● Richieste:
- 1) Rispondi alle domande seguenti sull'estratto selezionato e contrassegna ogni risposta con la stessa lettera della domanda.
(a) Quale quota del Pil mondiale si calcola che venga generata oggi nei centri urbani?
(b) Entro quale anno si prevede che circa il 70% della popolazione mondiale vivrà in aree urbane?
(c) Quante città fanno parte della rete internazionale di sindaci "C40"?
- 2) Traduci in inglese questa frase dell'estratto selezionato: "E ci si domanda di conseguenza quale possa essere il futuro della democrazia, almeno in Occidente."
- 3) Restituisci senza alcuna modifica il passo dell'estratto selezionato compreso tra "I centri urbani stanno" e "almeno in Occidente.", estremi inclusi.

● Estratto selezionato:

* * * *

La “City Diplomacy” come opportunità per l’Italia

I centri urbani stanno conoscendo uno sviluppo impressionante: si calcola che oggi l’80% del Pil mondiale venga generato al loro interno[1], e si prevede che entro il 2050 circa il 70% della popolazione mondiale vivrà in aree urbane[2]. A fronte di queste tendenze si riscontra una progressiva crisi degli Stati nazione, dovuta agli effetti (non necessariamente perversi) della globalizzazione che, uniti alla grave crisi economica del 2008 – con conseguente recessione – hanno portato a una recrudescenza della conflittualità sia sociale-interna che politica-internazionale. E ci si domanda di conseguenza quale possa essere il futuro della democrazia, almeno in Occidente.

Se la crescita demografica dei centri urbani risulta evidente, a livello globale, lo è altrettanto quella politica: oggi, sempre di più, le città recitano un ruolo centrale sul piano delle relazioni internazionali. Gli esempi sono moltissimi, soprattutto al livello delle così dette “mega cities” Sono le megalopoli che, in ragione del peso economico e demografico che rivestono[3] perseguono interessi globali e non meramente regionali, al pari degli Stati: si va dal ruolo che la rete internazionale di sindaci “C40” (94 città che assommano oltre 700 milioni di persone e un quarto dell’economia globale) ha svolto in vista degli accordi sul clima di Parigi siglato nel 2015[4], all’attivismo in materia di migrazioni e diritti civili (spesso in contrasto con gli indirizzi dei propri governi centrali[5]), sino a quello in campo economico che addirittura hanno condotto a degli accordi stretti tra una singola città e un’intera nazione[6].

* * * *

● Dati mostrati:
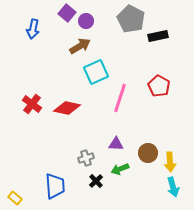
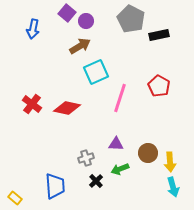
black rectangle: moved 1 px right, 1 px up
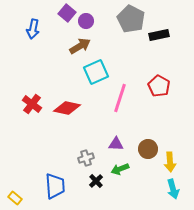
brown circle: moved 4 px up
cyan arrow: moved 2 px down
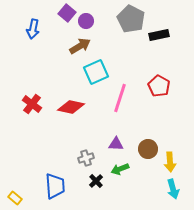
red diamond: moved 4 px right, 1 px up
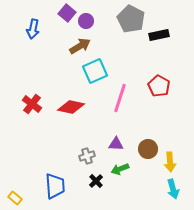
cyan square: moved 1 px left, 1 px up
gray cross: moved 1 px right, 2 px up
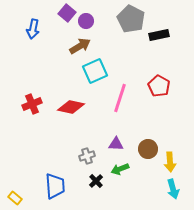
red cross: rotated 30 degrees clockwise
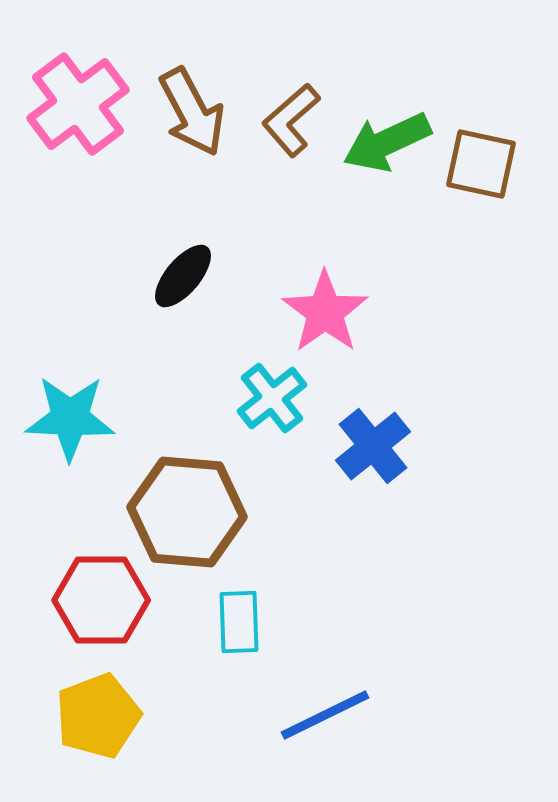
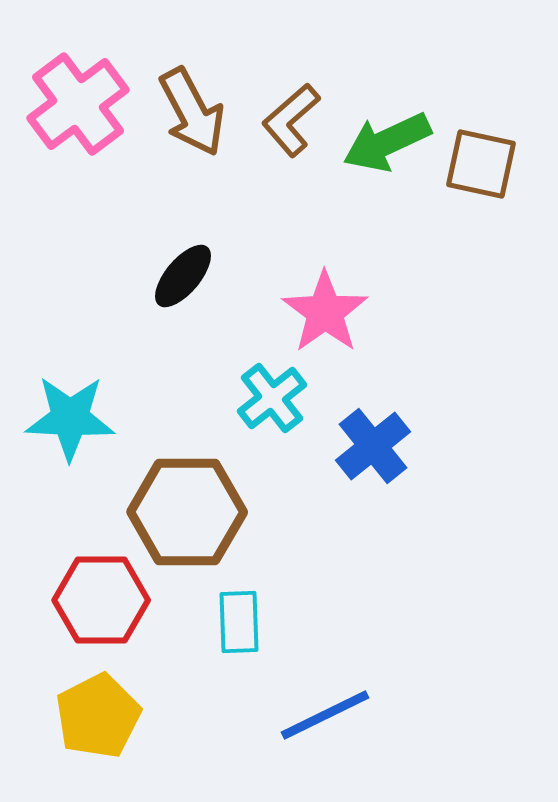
brown hexagon: rotated 5 degrees counterclockwise
yellow pentagon: rotated 6 degrees counterclockwise
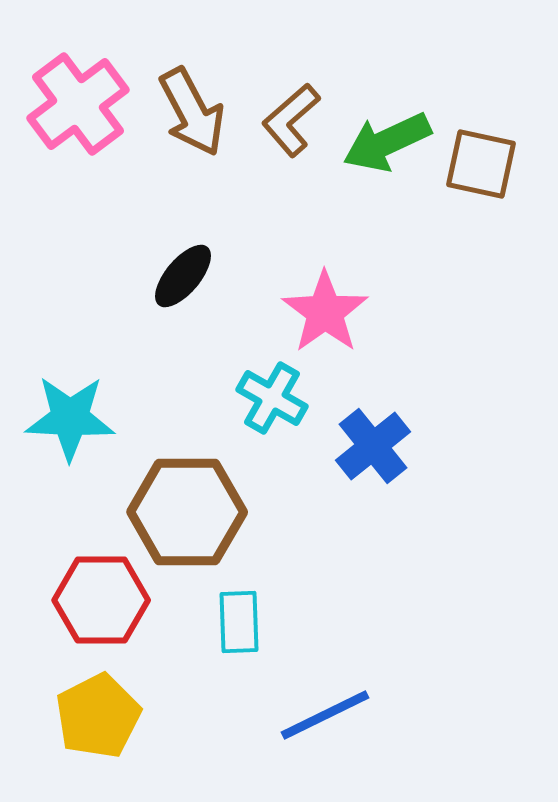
cyan cross: rotated 22 degrees counterclockwise
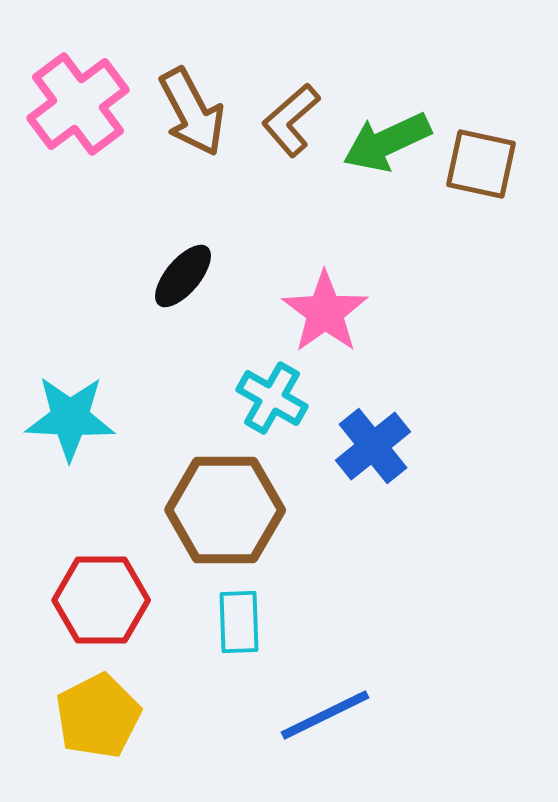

* * * *

● Risultati:
- 1)
(a) L'80%.
(b) Entro il 2050.
(c) 94 città.

- 2) And one consequently wonders what the future of democracy might be, at least in the West.

- 3)
I centri urbani stanno conoscendo uno sviluppo impressionante: si calcola che oggi l’80% del Pil mondiale venga generato al loro interno[1], e si prevede che entro il 2050 circa il 70% della popolazione mondiale vivrà in aree urbane[2]. A fronte di queste tendenze si riscontra una progressiva crisi degli Stati nazione, dovuta agli effetti (non necessariamente perversi) della globalizzazione che, uniti alla grave crisi economica del 2008 – con conseguente recessione – hanno portato a una recrudescenza della conflittualità sia sociale-interna che politica-internazionale. E ci si domanda di conseguenza quale possa essere il futuro della democrazia, almeno in Occidente.